Thread: How to empty a Binary Serach Tree???

If you're that worried about stack depth, you can treat the binary tree as a list that _may_ have other lists sprout off the side. Iterate through all the right nodes, and recurse for left nodes. I think this will reduce the stack depth.

>>I have one solution that deletes the root until the tree is empty
Eew, yucky! Why not just use an in-order traversal and instead of doing something fun with the node, delete it. :-)

Code:

void destroy(tree *t)
{
  if (t == 0)
  {
    return;
  }

  destroy(t->left);
  destroy(t->right);
  delete t;
}

>>but isn´t this also quite un-efficient if the tree contains MANY nodes (invokes many functions)???.
Not enough to worry about unless you've fallen into the worst case of ordered insertion where the tree depth is equal to the number of nodes. If this is even close to possible you need to use a balanced insertion algorithm to begin with. Otherwise, a recursive routine only has a depth equal to the height of the tree. Even for **HUGE** trees this won't be noticeable.

>>Is my "dislike" for recusion unjustyfied???
Not a bit :-) For the most part recursive functions are better implemented iteratively, but recursion does have it's place for some recursively defined data structures or algorithms. Most of the time a binary tree is made recursively because it's much simpler, more natural, and the efficiency hit isn't that bad. quicksort and mergesort are defined recursively and most easily written that way as well.

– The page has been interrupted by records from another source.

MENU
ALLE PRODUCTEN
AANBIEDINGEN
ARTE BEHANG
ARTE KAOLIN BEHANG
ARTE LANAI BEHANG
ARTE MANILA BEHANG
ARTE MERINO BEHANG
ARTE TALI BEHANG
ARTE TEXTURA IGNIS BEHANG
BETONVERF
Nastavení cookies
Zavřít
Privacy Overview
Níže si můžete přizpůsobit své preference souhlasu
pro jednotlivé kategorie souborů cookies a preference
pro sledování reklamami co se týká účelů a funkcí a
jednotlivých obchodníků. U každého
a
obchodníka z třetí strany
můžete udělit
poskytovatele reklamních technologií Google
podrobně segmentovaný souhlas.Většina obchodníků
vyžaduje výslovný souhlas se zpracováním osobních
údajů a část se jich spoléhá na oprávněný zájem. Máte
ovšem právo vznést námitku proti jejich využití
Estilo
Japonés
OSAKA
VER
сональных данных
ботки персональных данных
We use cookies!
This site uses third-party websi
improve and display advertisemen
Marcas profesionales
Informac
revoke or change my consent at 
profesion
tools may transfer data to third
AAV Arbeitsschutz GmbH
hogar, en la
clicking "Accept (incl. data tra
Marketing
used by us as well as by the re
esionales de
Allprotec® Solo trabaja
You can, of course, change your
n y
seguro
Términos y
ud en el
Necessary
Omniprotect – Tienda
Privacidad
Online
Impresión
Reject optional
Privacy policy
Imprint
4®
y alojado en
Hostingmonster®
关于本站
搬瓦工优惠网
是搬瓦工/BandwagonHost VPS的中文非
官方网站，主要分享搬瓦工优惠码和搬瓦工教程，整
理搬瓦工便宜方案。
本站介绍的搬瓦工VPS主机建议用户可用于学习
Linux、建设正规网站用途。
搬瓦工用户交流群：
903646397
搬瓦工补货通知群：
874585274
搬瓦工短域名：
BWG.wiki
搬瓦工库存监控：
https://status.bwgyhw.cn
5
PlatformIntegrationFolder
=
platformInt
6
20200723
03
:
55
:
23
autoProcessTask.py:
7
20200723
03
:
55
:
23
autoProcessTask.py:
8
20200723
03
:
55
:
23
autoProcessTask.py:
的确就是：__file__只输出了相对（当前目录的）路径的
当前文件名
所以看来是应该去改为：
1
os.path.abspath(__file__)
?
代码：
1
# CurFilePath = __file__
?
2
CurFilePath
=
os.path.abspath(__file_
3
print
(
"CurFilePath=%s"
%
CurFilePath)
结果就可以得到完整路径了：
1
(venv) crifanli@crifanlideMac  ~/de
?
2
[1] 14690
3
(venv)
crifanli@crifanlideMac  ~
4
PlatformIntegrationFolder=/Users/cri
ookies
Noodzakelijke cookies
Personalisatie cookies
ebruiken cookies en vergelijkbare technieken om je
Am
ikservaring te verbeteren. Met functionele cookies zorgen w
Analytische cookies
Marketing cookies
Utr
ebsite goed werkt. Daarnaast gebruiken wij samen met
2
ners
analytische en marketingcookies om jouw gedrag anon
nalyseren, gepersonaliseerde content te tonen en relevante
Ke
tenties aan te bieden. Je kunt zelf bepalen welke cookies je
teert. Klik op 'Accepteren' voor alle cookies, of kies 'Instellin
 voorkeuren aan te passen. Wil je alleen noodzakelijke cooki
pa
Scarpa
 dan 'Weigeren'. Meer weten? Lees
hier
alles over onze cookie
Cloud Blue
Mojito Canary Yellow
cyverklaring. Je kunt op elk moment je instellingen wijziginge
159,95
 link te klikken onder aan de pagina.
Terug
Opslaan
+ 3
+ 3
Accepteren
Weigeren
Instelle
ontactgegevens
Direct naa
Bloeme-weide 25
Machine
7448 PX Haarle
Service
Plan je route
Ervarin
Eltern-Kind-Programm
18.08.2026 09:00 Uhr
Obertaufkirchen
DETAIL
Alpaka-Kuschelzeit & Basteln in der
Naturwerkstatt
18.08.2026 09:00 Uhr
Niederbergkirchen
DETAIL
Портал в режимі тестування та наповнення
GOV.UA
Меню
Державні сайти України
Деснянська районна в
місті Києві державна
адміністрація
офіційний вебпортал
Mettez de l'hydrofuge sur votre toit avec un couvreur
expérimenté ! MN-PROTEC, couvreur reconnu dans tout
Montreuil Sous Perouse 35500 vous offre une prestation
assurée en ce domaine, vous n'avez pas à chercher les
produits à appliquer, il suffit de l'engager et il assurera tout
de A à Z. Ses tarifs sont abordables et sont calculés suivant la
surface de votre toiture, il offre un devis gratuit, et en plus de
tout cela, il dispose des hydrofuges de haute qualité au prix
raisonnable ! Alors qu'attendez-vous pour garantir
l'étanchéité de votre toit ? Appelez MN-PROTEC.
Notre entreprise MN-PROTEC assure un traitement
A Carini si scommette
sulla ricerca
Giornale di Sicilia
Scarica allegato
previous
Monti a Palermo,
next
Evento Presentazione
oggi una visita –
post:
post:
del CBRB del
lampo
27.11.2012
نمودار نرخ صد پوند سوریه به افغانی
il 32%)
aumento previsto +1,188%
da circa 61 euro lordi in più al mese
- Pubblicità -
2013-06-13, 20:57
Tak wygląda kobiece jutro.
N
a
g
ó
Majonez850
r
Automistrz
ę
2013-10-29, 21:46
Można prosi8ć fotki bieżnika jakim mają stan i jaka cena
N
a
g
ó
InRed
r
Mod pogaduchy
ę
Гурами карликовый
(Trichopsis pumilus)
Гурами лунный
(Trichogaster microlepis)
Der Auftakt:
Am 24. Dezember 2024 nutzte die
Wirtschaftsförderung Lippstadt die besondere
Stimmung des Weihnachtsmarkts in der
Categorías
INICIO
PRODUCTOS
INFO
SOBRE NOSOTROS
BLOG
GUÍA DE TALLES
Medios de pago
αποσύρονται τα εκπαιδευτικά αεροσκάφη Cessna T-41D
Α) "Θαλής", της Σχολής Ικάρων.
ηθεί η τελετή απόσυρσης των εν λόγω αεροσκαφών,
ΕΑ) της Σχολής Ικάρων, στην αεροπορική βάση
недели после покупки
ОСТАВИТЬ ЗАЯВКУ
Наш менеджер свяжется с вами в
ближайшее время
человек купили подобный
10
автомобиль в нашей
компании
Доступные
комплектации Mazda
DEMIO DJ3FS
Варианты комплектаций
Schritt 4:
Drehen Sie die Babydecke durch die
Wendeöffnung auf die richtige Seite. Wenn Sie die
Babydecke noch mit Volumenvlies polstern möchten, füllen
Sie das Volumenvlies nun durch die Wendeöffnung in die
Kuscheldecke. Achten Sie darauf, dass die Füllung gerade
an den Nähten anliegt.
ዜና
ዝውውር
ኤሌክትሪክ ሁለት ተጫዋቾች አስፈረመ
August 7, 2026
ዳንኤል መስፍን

If you need blazing speed and a small stack depth the you can write them iteratively, but if you've ever done that you'll find it's a lot of extra work and complexity for not a whole lot of performance improvement.

Recursion should be the last choice except in a few well defined application areas where recursion has been proven to be a very small handicap in performance and a huge timesaver in creation and maintenance.

>>Need confirmation on this subject.
Consider a tree with height 4

Code:

           6
          / \
     4           9
   /   \       /   \
  2     5     7     10
 / \   / \   / \   / \
0   1                 11

The most recursive calls you'll make for a search/deletion is 4, including the first call. To begin an in-order search you start by going to a depth of 4, (6 4 2 0), then return to a stack depth of 3 and recurse to 4 again. The whole order is (6 4 2 0 2 1 2 4 5 4 6 9 7 9 10 11)